Activity:
Find the line with "invecchiamento." in the entries below. Repeat it, every following line, and the line with "Madreperla – Polinesia", exactly and with nothing added.

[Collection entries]
== Segment start ==

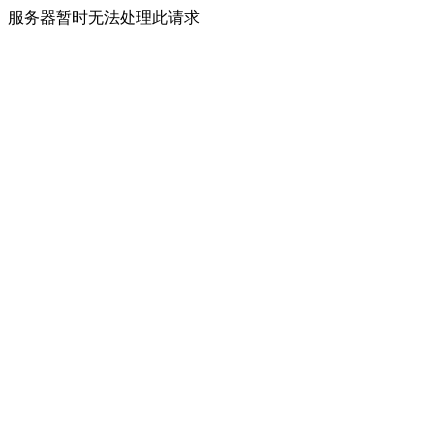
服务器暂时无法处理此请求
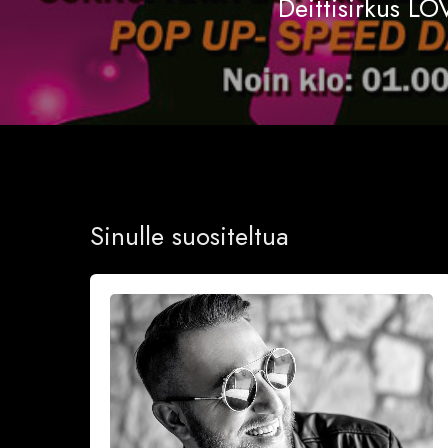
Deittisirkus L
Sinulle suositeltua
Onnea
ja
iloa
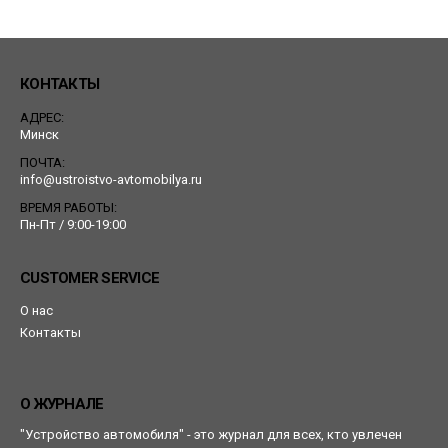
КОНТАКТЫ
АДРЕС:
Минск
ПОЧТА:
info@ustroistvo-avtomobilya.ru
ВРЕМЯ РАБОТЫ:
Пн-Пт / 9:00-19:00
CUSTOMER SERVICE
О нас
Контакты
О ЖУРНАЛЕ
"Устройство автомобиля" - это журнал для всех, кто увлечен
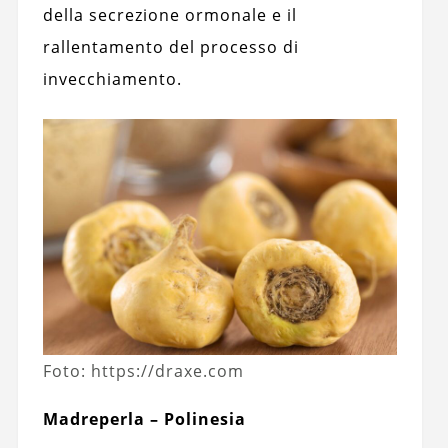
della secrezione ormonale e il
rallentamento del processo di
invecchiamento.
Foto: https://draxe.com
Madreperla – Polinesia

== Segment end ==
== Segment start ==

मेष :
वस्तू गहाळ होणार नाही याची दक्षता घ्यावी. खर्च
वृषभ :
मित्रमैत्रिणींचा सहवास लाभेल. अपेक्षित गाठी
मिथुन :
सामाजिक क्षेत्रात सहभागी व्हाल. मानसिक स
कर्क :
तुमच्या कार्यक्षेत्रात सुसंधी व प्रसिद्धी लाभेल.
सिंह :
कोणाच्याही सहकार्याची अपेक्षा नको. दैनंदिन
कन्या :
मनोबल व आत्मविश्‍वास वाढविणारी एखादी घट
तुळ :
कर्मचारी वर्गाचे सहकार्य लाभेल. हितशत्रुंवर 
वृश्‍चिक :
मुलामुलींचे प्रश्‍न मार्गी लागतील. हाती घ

== Segment end ==

Task output:
invecchiamento.
Foto: https://draxe.com
Madreperla – Polinesia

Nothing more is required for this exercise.